The purpose of a false flag is to blame the enemy for some atrocity which will galvanize the domestic public. Often, a government itself carries out an atrocity so that a false flag can be hung on the perpetrator. He will be labeled a Viet Cong, or a Muslim jihadist, or whatever.

In that example from 1964, the atrocity was very inexpensive — no ship was torpedoed at all! I guess you could say our brain was torpedoed.  Note: a German analyst of false flags, Elias Davidsson, looks at the 9-11 false flag where 19 Arabs were — absurdly — credited with hijacking 4 planes.  He entitles his book “Hijacking America’s Mind on 9-11.”

So there we are, torpedoed and hijacked.  We had better improve our game, and soon. Anyone with a working intellect needs to join this effort.

The Purpose of Sandy Hook

To create a fictional story of a school massacre would naturally require a lot of money and a lot of effort. So why bother? What was gained? I have heard three purposes suggested.

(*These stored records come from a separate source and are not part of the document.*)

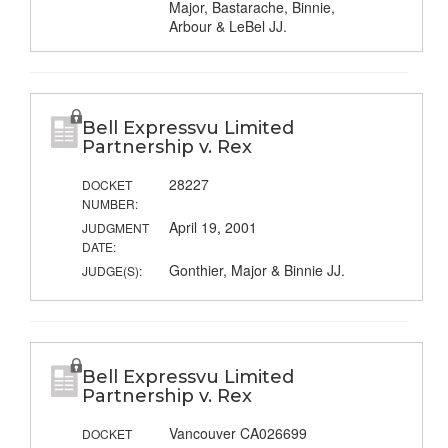
Major, Bastarache, Binnie,
Arbour & LeBel JJ.
Bell Expressvu Limited
Partnership v. Rex
28227
DOCKET
NUMBER:
April 19, 2001
JUDGMENT
DATE:
Gonthier, Major & Binnie JJ.
JUDGE(S):
Bell Expressvu Limited
Partnership v. Rex
Vancouver CA026699
DOCKET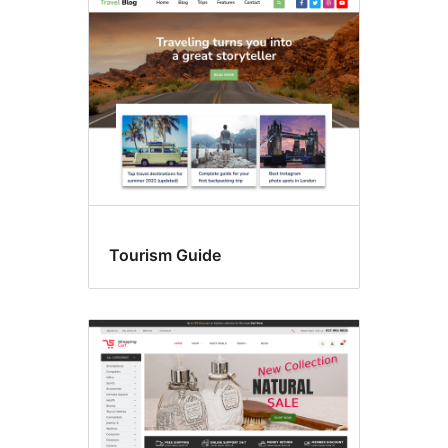
Tourism Guide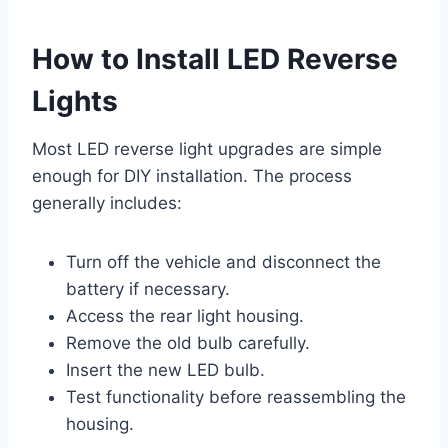
How to Install LED Reverse
Lights
Most LED reverse light upgrades are simple
enough for DIY installation. The process
generally includes:
Turn off the vehicle and disconnect the
battery if necessary.
Access the rear light housing.
Remove the old bulb carefully.
Insert the new LED bulb.
Test functionality before reassembling the
housing.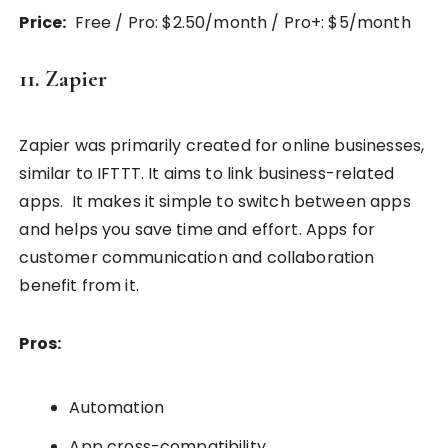
Price:
Free / Pro: $2.50/month / Pro+: $5/month
11. Zapier
Zapier was primarily created for online businesses,
similar to IFTTT. It aims to link business-related
apps. It makes it simple to switch between apps
and helps you save time and effort. Apps for
customer communication and collaboration
benefit from it.
Pros:
Automation
App cross-compatibility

The first is gun control. Certainly much is made of the shooting by persons who do not want the public to easily acquire a gun. And the bereaved families (I mean the “bereaved” families) at Sandy Hook have taken a prominent role in the anti-gun movement. A helpful book, co-edited by James Fetzer and Mike Palecek, is entitled: “Nobody Died at Sandy Hook: It Was a FEMA Drill To Support Gun Control.”

The second possible purpose of Sandy Hook was to use it as a try-out for later events, such as the Boston Marathon bombing. In other words, the powerful were testing the public’s gullibility. It seems we passed with flying colors.  Although there are many critics of Sandy Hook who publish comments on the Internet, no official action has taken place in opposition to this false flag. (Note: It took Congress nine years, from its Gulf of Tonkin gullibility in 1964 to its official opposition in the 1973 War Powers Act.)

I go along with those first and second purposes of Sandy Hook — nuking the Second Amendment and prepping for the Marathon affair — but I am especially devoted to a third purpose. Namely, the powerful want us to stop making any distinction between fact and fiction. This is the premise of my book “Unreality: Sandy Hook Messes Minds.” I claim that the Sandy Hook issue is meant to expose us to huge lies, whilst we sort-of-realize they are lies, and finally give up on trying to distinguish between reality and unreality.